Collected data entries:
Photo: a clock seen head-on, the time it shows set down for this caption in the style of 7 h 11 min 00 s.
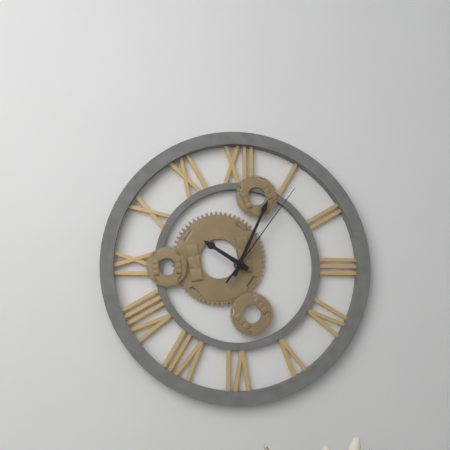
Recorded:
10 h 04 min 06 s
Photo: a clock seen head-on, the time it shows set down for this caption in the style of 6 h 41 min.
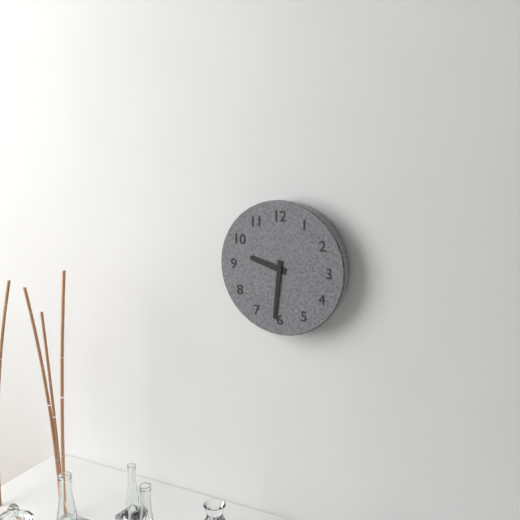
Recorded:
9 h 31 min
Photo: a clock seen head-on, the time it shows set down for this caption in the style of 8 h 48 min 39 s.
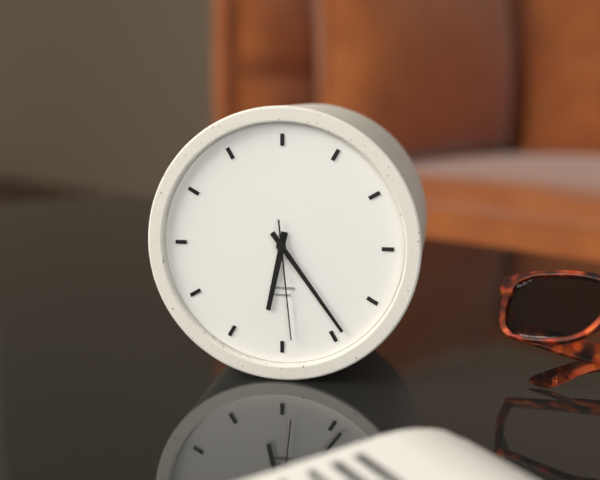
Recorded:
6 h 24 min 29 s
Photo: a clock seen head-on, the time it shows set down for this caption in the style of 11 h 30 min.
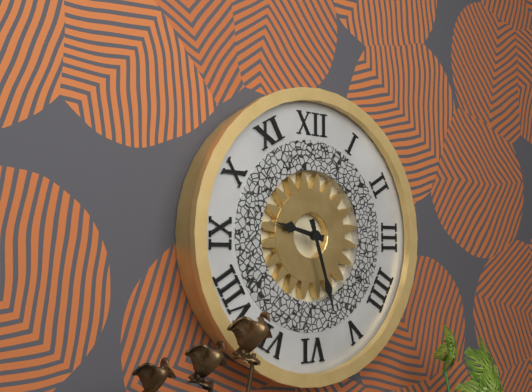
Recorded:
9 h 27 min
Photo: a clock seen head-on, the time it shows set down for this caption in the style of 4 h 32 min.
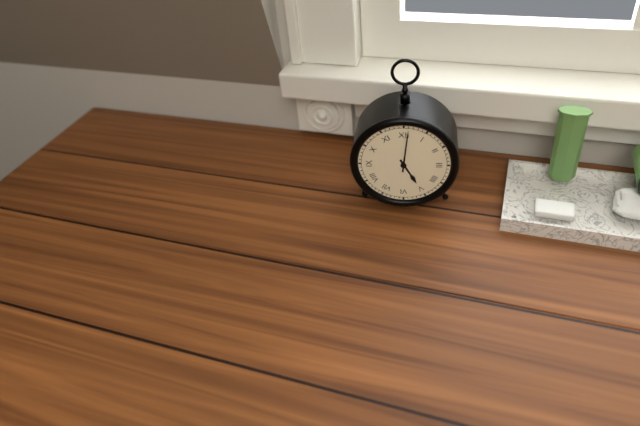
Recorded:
5 h 01 min
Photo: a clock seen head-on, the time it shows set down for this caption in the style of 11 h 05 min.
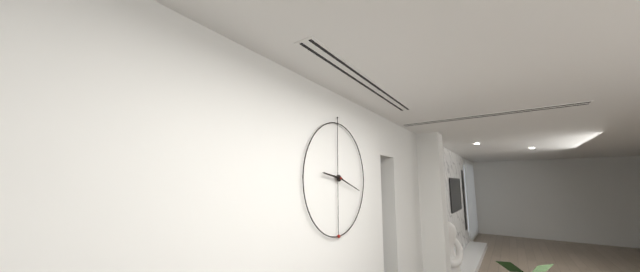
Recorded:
9 h 18 min
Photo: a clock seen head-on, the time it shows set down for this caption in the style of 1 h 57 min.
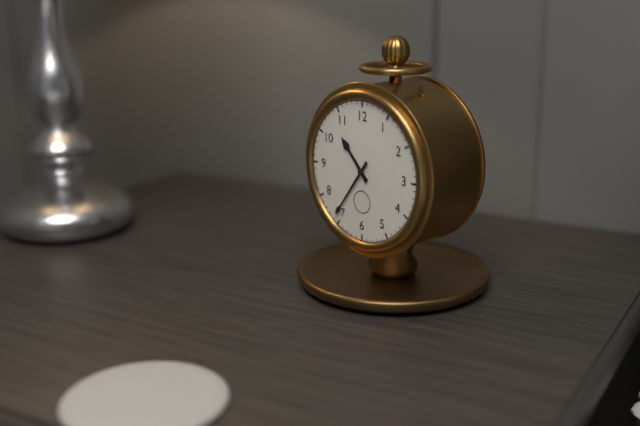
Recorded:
10 h 36 min
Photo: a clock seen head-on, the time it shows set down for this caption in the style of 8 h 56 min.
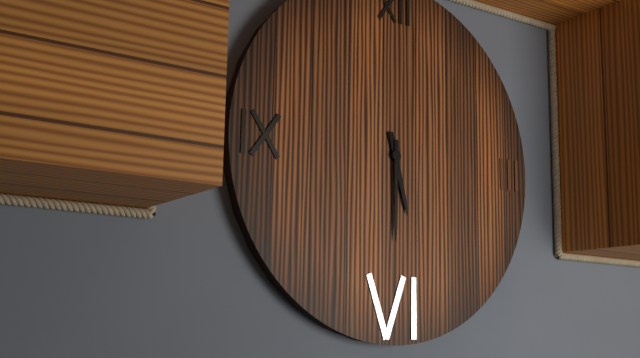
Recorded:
5 h 30 min
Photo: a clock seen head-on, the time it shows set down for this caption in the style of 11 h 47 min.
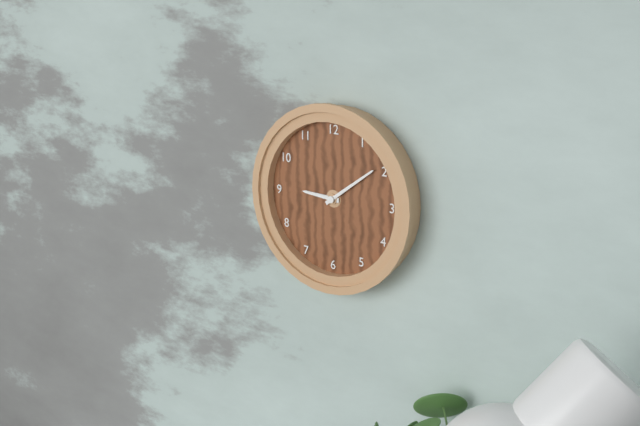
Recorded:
9 h 09 min
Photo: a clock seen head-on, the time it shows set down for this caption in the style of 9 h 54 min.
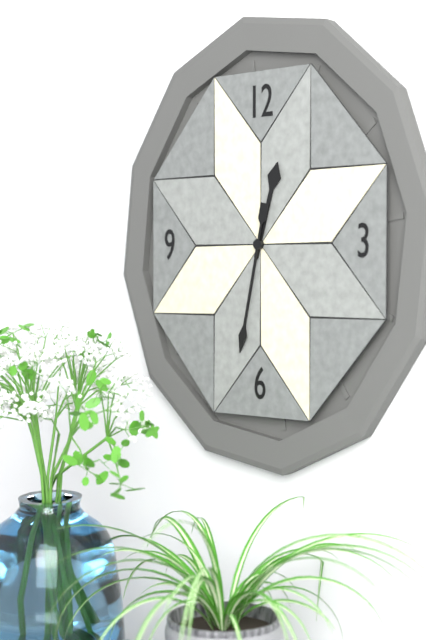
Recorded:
12 h 32 min
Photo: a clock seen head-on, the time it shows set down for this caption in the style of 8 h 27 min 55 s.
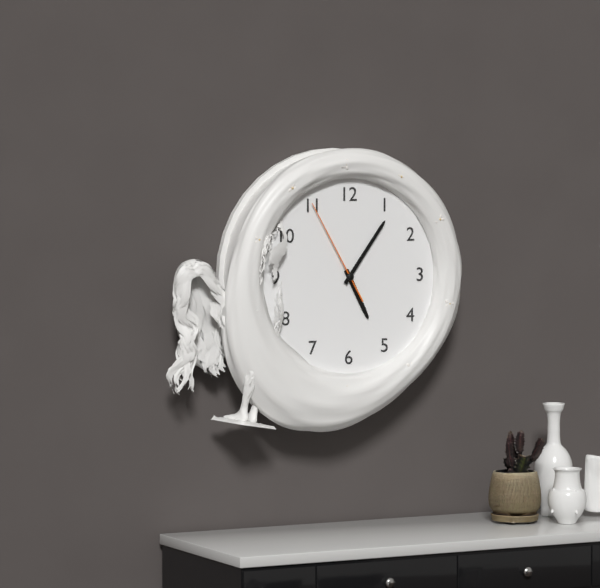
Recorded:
5 h 06 min 55 s
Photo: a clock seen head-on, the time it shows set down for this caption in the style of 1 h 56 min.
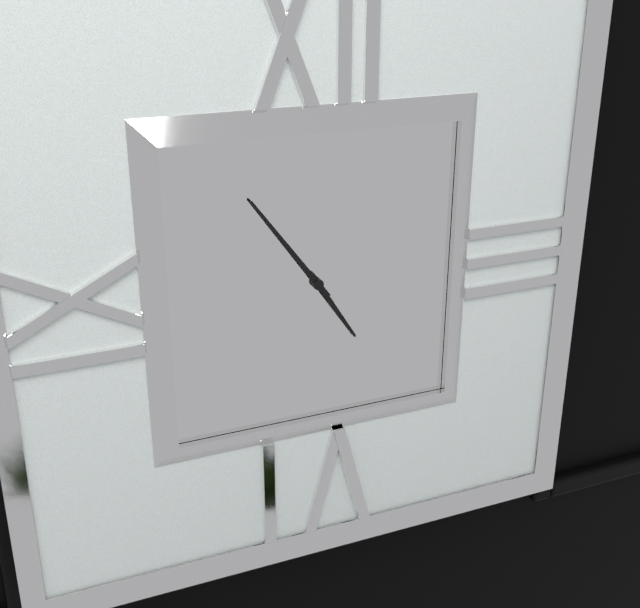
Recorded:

DO THIS: Copy out word for word the lines of the listing from the one containing "9 h 54 min." through the end of the listing, with both ends included. Leave the pictures out of your answer.

FULL SOLUTION:
Photo: a clock seen head-on, the time it shows set down for this caption in the style of 9 h 54 min.
Recorded:
12 h 32 min
Photo: a clock seen head-on, the time it shows set down for this caption in the style of 8 h 27 min 55 s.
Recorded:
5 h 06 min 55 s
Photo: a clock seen head-on, the time it shows set down for this caption in the style of 1 h 56 min.
Recorded:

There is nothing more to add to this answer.